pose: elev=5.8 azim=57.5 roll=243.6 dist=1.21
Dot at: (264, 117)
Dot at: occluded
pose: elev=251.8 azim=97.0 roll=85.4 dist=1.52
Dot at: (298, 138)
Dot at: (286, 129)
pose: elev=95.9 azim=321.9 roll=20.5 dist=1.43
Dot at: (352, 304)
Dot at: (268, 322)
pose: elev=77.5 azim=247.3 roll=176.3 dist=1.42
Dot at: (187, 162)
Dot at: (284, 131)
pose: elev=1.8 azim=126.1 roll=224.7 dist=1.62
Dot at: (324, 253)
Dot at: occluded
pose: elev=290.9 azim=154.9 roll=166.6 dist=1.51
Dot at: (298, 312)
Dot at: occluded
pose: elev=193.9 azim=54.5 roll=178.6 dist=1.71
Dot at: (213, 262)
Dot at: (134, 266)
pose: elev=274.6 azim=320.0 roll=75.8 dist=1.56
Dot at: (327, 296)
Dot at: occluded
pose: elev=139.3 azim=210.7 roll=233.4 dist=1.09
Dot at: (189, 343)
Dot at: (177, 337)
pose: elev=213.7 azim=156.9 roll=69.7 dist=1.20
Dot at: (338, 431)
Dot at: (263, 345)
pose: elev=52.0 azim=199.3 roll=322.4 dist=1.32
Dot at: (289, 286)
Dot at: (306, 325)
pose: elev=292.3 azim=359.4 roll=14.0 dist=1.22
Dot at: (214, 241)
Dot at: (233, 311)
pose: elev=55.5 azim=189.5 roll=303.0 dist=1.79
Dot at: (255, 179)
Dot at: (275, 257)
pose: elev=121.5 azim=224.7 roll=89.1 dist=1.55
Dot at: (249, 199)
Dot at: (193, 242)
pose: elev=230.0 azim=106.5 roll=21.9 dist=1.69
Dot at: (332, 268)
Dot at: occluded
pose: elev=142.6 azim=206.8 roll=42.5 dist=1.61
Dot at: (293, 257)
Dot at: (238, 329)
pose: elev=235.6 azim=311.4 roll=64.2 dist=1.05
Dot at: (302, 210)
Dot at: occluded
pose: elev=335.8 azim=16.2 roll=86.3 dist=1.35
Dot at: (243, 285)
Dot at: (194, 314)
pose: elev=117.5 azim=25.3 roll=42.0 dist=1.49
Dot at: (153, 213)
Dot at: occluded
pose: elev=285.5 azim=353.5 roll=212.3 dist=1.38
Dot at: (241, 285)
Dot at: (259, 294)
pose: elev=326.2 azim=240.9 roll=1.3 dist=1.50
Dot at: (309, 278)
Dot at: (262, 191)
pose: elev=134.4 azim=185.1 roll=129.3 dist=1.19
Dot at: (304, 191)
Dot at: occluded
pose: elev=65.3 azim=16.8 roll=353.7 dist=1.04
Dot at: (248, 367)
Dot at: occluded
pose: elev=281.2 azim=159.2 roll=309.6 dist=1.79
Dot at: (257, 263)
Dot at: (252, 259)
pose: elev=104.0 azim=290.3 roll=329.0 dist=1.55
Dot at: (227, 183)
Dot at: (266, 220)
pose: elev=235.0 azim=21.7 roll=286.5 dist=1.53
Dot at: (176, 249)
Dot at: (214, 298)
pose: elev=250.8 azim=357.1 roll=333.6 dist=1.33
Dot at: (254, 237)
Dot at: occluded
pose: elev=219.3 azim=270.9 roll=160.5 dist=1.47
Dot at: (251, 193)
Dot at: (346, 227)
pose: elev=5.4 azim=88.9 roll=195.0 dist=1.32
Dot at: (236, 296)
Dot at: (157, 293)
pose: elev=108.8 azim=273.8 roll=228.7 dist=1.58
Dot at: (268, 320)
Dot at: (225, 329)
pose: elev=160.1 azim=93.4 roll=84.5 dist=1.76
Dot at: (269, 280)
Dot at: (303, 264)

▬▬▬▬▬▬▬▬▬▬

What you should do ▸ Swap "roll" for "tilt" in the listing, from the line with "pose: elev=1.8 azim=126.1" up to and including the line with "Dot at: (134, 266)". Give back only those lines, with everything else left as it stands.

Answer ▸
pose: elev=1.8 azim=126.1 tilt=224.7 dist=1.62
Dot at: (324, 253)
Dot at: occluded
pose: elev=290.9 azim=154.9 tilt=166.6 dist=1.51
Dot at: (298, 312)
Dot at: occluded
pose: elev=193.9 azim=54.5 tilt=178.6 dist=1.71
Dot at: (213, 262)
Dot at: (134, 266)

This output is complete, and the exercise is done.